David Cavanaugh, vice president of regulatory and market affairs for Energy New England, an energy services firm, said the RTO’s thinking at first glance seems robust, as its design extends beyond the winter period into a period where the bulk power system has more renewables and, perhaps, storage resources.
“I’m not sure the sophistication of this model gets us there … but we can be informed by other interim efforts such as the opportunity cost model set for use this winter,” Cavanaugh said. “I think the design is well thought out … just have some concerns when I look at the multi-day-ahead market, its voluntary participation,” in terms of maintaining adequate fuel stocks.
Abigail Krich, president of Boreas Renewables, said she sees a market design that, “even though it was triggered by fossil fuel issues, could work with that transition to a clean energy system that relies on intermittent generation. It looks like something that makes sure we have a dispatchable store of available energy in reserve.”
“I question whether we need all of these pieces in the proposal or whether we might just use some of them,” Krich said.
Discussing the race for renewables at the state level, Peter Fuller of Autumn Lane Energy Consulting said the tension in these markets is understandable. While consumers have benefited greatly from the markets, and investors and market participants have an expectation that everyone in the market will play by the same set of rules, states pursuing policy objectives don’t necessarily feel bound by those rules. In addition, the states have not been able, individually or collectively, to identify exactly what they want in a way that an RTO can create a market for it, he said.
Rather, states want to maintain control of resource decisions as policy objectives continue to evolve over time. “As much as anything they want to control that,” Fuller said. “If I’m a governor or legislator thinking how I want to transform the energy system in my state, my first instinct is not to send somebody to [the New England Power Pool] or to PJM to offer proposals, to come up with a matrix or a set of market rules and see how that plays out.” States are more likely to take direct action that then can cause dislocations in the markets.
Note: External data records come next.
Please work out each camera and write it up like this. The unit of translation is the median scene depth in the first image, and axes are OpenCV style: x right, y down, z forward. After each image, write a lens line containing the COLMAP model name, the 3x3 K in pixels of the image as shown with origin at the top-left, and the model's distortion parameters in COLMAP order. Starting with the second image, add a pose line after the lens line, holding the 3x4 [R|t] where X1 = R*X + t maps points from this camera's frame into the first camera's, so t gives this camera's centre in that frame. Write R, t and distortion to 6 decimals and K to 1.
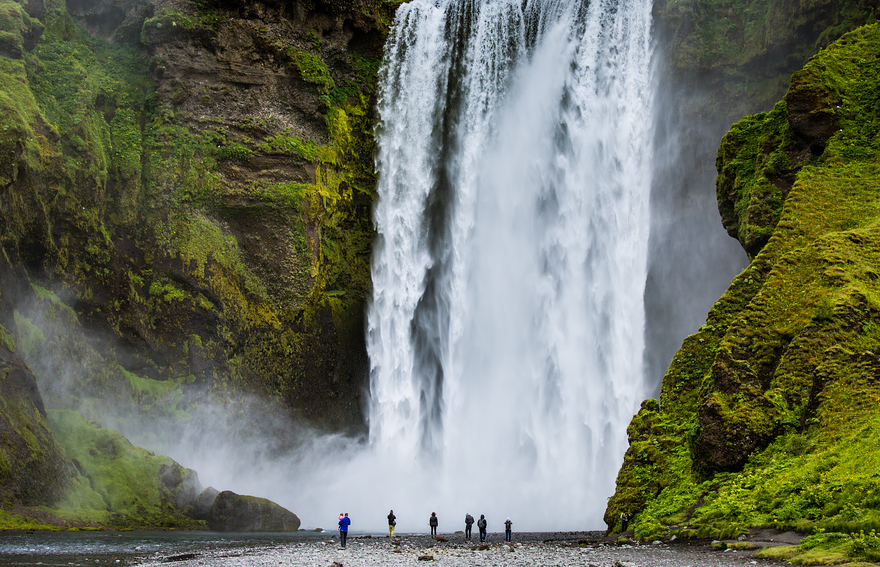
lens RADIAL K [[1826.8, 0, 438.7], [0, 1826.8, 282.4], [0, 0, 1]] dist [-0.230875, 0.000000]
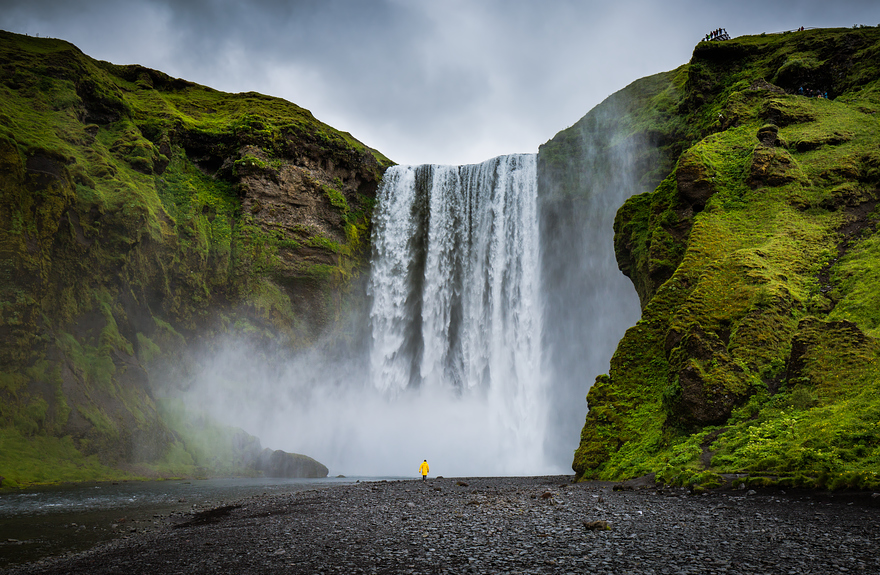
lens RADIAL K [[810.7, 0, 441.0], [0, 810.7, 287.9], [0, 0, 1]] dist [0.053868, 0.000000]
pose [[0.997192, 0.014178, 0.073533, -0.038343], [-0.007403, 0.995769, -0.091598, 0.047278], [-0.074521, 0.090797, 0.993077, 0.348637]]
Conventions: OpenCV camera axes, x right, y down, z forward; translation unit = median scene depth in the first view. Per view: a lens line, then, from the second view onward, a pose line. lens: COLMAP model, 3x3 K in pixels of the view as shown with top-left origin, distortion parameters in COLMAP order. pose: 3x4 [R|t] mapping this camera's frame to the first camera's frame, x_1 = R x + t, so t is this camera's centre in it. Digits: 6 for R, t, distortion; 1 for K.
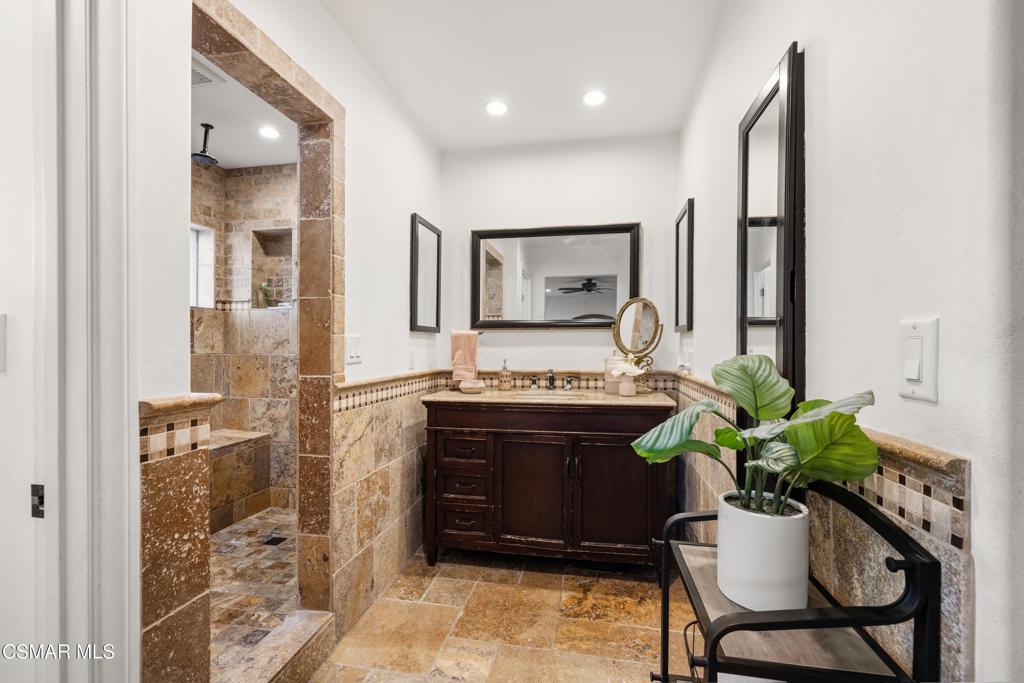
lens RADIAL K [[433.9, 0, 528.3], [0, 433.9, 347.1], [0, 0, 1]] dist [-0.000307, 0.000264]
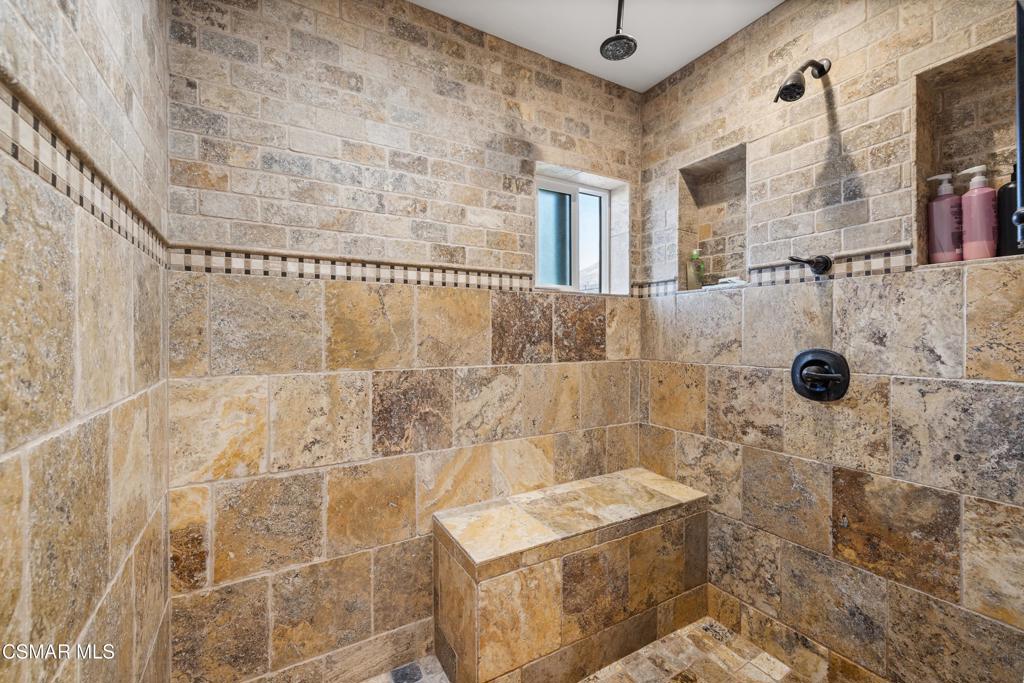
lens RADIAL K [[433.9, 0, 514.1], [0, 433.9, 336.8], [0, 0, 1]] dist [-0.000307, 0.000264]
pose [[0.641912, -0.002439, -0.766775, -0.303889], [0.001384, 0.999997, -0.002022, -0.020601], [0.766777, 0.000236, 0.641913, 0.403856]]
Day Pitney attorney Sebastian Lombardi, who serves as counsel to NEPOOL, said that overlaying all the fuel security and grid resilience efforts is the need for regions to continue to engage in efforts to help bridge the divide between evolving state and federal policies and the market.
“From a state policy perspective, the competitive markets are not always achieving what they’d like the markets to achieve,” Lombardi said.
Darlene Phillips, senior director for strategic policy and external affairs at PJM, explained the RTO’s proposed revamp of its capacity market.
The Extended Resource Carve-out proposal would allow specific, state-subsidized resources to opt out of the capacity market and PJM to adjust market clearing prices as if the resources were still in it. (See related story, PJM Stakeholders Hold Their Lines in Capacity Battle.)
“If you don’t want your subsidized resources to get a minimum offer for price and go into the market, we will allow you to take those resources out of the market,” she said. “One of the things that FERC did not like about our original approach is that we actually paid those resources a payment.”
When it comes to existing renewable resources, PJM’s minimum offer price rule would have very little impact because the price would be zero, she said. The RTO applies a 20-MW threshold to renewables for the MOPR, which most of them don’t meet, though that situation might change with large-scale offshore wind coming along.